YOUR INSTRUCTIONS
Every line below that contains the word "Technological" must be copied.

INPUT
━━━━━━

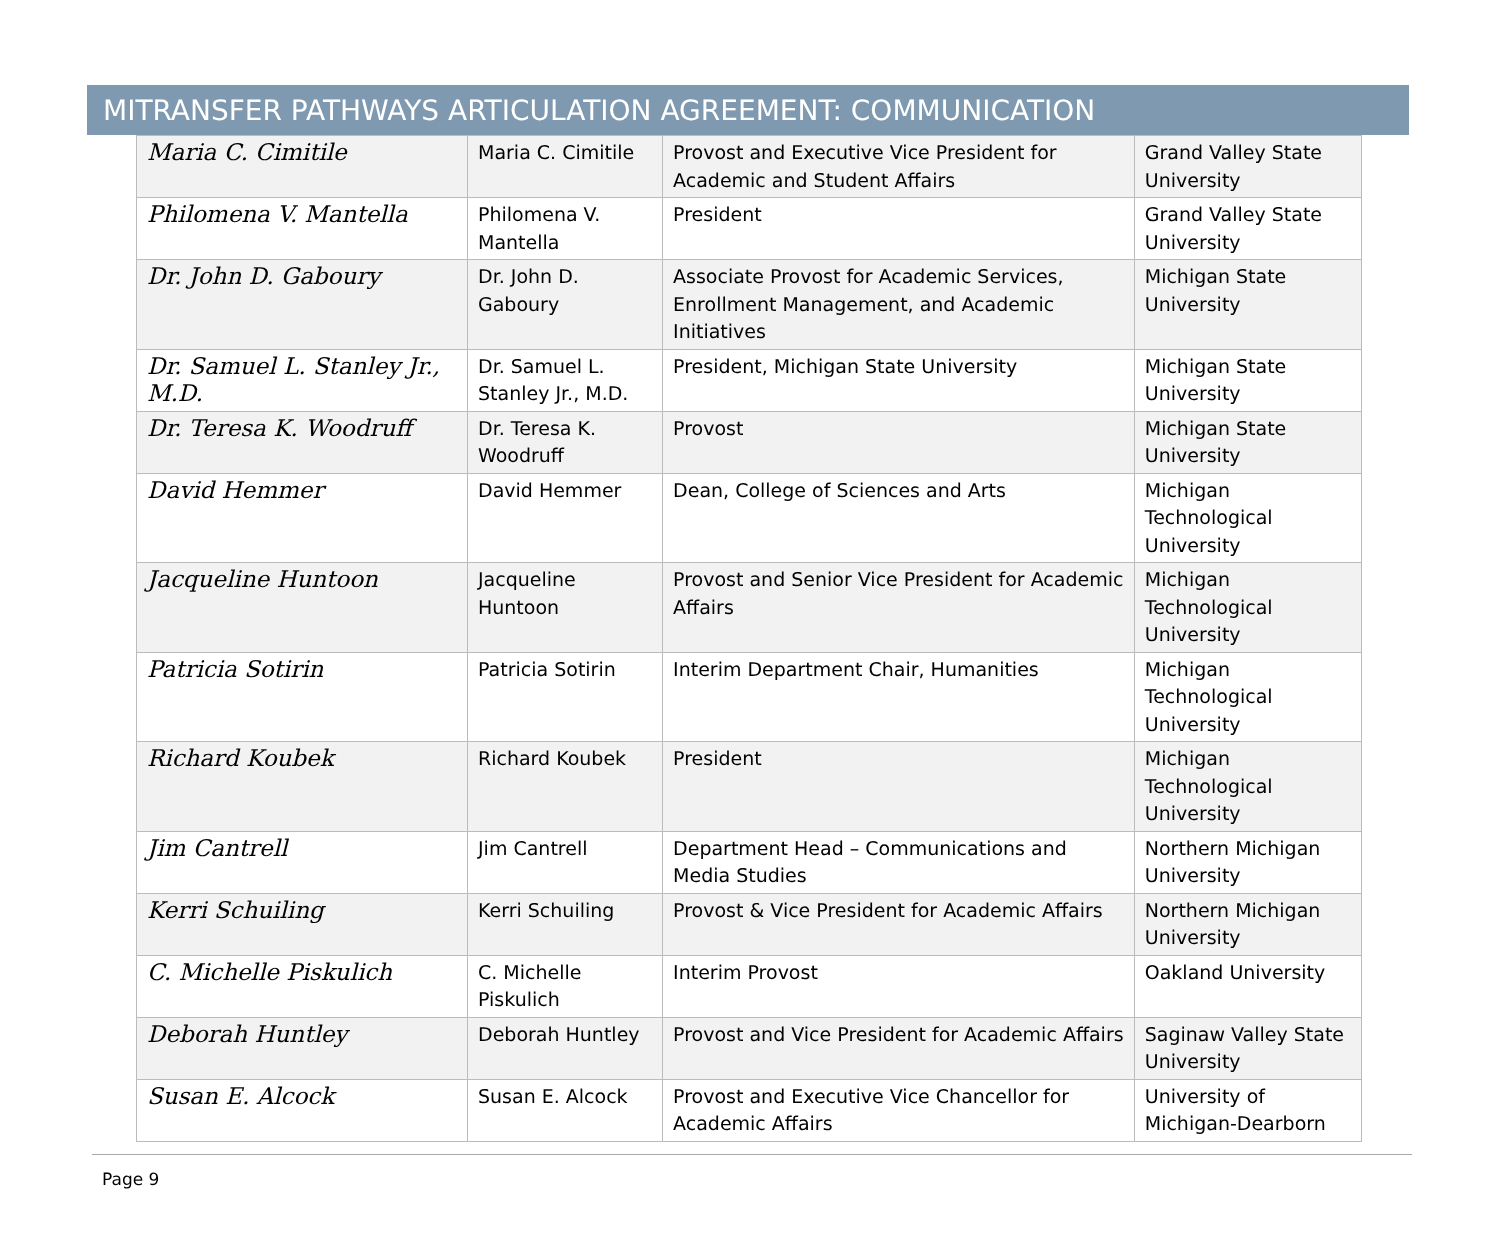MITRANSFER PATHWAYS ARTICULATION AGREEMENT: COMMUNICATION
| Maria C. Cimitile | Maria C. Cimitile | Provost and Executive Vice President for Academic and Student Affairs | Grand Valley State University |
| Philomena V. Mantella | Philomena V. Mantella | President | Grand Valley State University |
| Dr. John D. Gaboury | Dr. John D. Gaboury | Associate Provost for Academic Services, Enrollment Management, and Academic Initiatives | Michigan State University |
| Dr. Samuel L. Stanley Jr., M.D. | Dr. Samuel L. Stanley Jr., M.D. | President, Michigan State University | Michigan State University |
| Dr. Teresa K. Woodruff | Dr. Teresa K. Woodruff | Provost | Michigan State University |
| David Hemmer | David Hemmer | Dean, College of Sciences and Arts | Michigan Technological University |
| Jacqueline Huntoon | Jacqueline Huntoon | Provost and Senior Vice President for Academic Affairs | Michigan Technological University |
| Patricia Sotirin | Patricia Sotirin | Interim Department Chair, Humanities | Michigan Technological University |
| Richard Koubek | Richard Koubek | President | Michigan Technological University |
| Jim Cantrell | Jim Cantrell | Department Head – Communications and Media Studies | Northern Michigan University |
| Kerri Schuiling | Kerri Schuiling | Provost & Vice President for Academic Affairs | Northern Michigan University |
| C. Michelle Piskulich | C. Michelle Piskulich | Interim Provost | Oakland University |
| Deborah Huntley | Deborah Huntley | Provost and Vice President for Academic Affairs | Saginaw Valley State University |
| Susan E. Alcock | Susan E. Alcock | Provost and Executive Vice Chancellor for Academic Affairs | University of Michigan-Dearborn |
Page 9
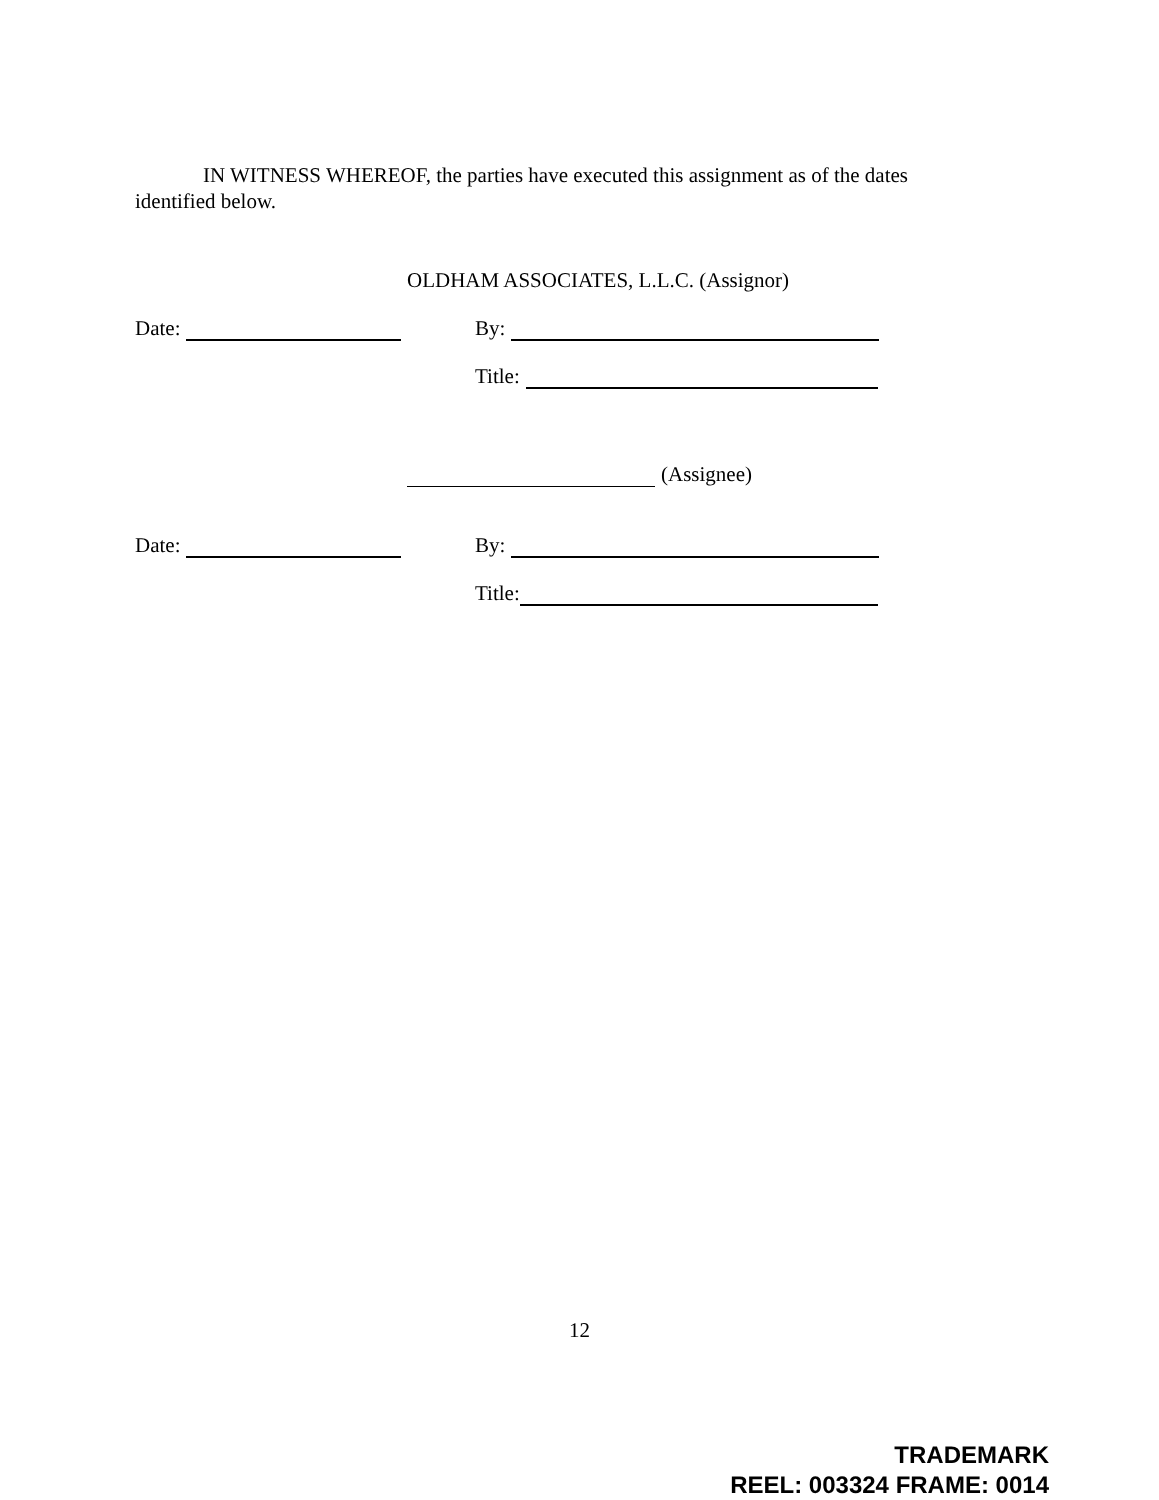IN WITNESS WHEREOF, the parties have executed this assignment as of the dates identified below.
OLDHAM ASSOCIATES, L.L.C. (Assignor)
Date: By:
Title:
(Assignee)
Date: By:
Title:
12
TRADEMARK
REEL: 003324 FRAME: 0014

━━━━━━

EXERCISE RESPONSE
| David Hemmer | David Hemmer | Dean, College of Sciences and Arts | Michigan Technological University |
| Jacqueline Huntoon | Jacqueline Huntoon | Provost and Senior Vice President for Academic Affairs | Michigan Technological University |
| Patricia Sotirin | Patricia Sotirin | Interim Department Chair, Humanities | Michigan Technological University |
| Richard Koubek | Richard Koubek | President | Michigan Technological University |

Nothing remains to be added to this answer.